Power corrections to event shapes and factorization

TL;DR

This paper investigates power corrections to event shape distributions in electron-positron annihilation, demonstrating how nonperturbative shape functions and factorization properties organize power corrections and relate to universal QCD matrix elements.

Contribution

It introduces a framework for describing power corrections to event shapes using shape functions that are universal across different observables and independent of collision energy.

Findings

Power corrections are organized by shape functions.

Shape functions are universal and energy-independent.
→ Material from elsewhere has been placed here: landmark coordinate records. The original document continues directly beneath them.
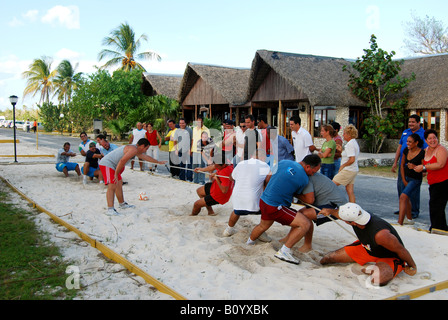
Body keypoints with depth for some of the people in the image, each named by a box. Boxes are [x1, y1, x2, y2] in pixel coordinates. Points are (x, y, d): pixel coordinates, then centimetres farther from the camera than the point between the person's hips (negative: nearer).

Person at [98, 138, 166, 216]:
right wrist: (116, 174, -23)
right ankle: (110, 209, -27)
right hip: (107, 164, -11)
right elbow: (122, 161, -27)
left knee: (119, 184, 21)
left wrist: (158, 162, 43)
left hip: (112, 165, 11)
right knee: (112, 186, -20)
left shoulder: (136, 150, 17)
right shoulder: (134, 150, -19)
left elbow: (145, 157, 33)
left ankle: (122, 204, 35)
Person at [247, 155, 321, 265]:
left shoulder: (284, 162, 1)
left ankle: (249, 241, 61)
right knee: (305, 224, -9)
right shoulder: (304, 179, -15)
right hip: (275, 207, -8)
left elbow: (269, 179, 15)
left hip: (263, 201, 8)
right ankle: (284, 252, -6)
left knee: (263, 226, 35)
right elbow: (296, 194, 3)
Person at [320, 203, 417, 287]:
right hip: (367, 248, 6)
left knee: (378, 279, -39)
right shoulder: (354, 215, -22)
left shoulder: (380, 234, -42)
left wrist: (412, 266, -9)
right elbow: (340, 213, 5)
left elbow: (401, 250, -26)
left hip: (390, 257, -6)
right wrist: (330, 211, 24)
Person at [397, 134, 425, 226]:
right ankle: (409, 219, 40)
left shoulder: (422, 153, -18)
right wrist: (403, 180, 5)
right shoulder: (406, 151, -1)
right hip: (406, 177, 7)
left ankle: (399, 223, -26)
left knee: (403, 197, -22)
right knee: (406, 199, 20)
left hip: (415, 179, -7)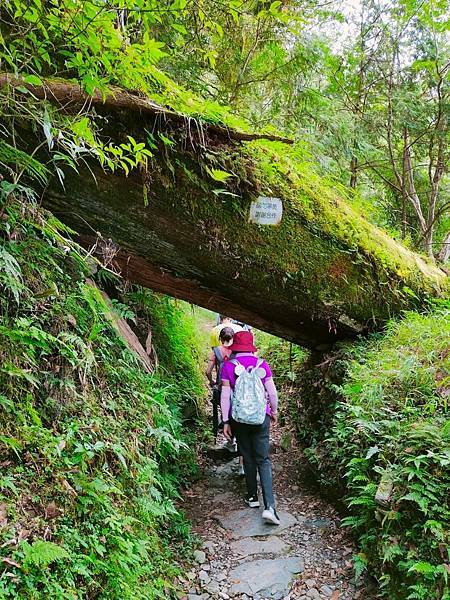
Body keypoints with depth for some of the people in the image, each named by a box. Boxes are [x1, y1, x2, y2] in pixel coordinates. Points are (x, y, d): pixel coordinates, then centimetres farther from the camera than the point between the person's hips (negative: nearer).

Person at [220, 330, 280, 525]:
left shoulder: (228, 366, -7)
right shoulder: (262, 365, -4)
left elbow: (225, 396, -8)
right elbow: (272, 392, -1)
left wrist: (225, 421, -2)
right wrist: (274, 411, 15)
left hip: (239, 419, 0)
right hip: (261, 418, 0)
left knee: (248, 458, 17)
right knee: (263, 460, 5)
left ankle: (253, 497, 30)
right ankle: (269, 506, -6)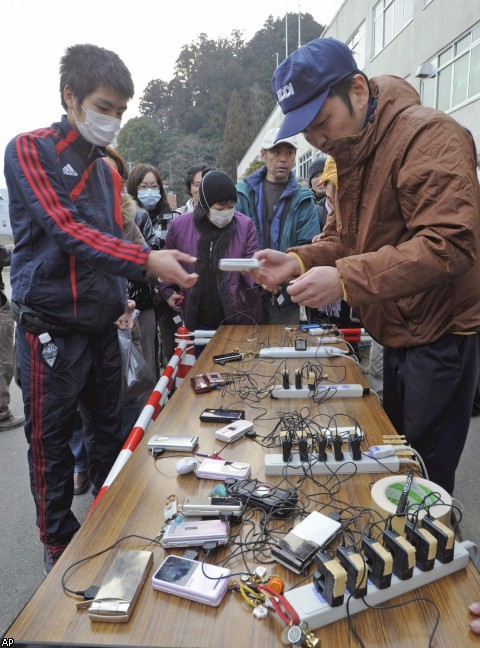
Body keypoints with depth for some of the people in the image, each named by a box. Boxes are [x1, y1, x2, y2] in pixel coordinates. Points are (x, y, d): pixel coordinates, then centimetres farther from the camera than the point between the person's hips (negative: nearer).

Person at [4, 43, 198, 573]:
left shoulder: (108, 174, 14)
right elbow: (68, 232, -19)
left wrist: (123, 297, 7)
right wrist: (147, 260, -29)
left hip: (102, 329, 6)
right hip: (51, 330, -6)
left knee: (111, 433, 14)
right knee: (51, 444, 5)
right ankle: (59, 546, 24)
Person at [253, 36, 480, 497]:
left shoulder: (428, 137, -19)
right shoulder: (347, 152, 11)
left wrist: (345, 278, -34)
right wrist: (299, 261, -8)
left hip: (440, 334, -8)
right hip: (397, 335, 9)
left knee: (425, 481, 2)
The approach relates power corrections to energy-momentum tensor matrix elements.

Abstract

We study power corrections to the differential thrust, heavy mass and related event shape distributions in $e^+e^-$-annihilation, whose values, $e$, are proportional to jet masses in the two-jet limit, $e\to 0$. The factorization properties of these differential distributions imply that they may be written as convolutions of nonperturbative "shape" functions, describing the emission of soft quanta by the jets, and resummed perturbative cross sections. The infrared shape functions are different for different event shapes, and depend on a factorization scale, but are independent of the center-of-mass energy $Q$. They organize all power corrections of the form $1/(eQ)^n$, for arbitrary $n$, and carry information on a class of universal matrix elements of the energy-momentum tensor in QCD, directly related to the energy-energy correlations.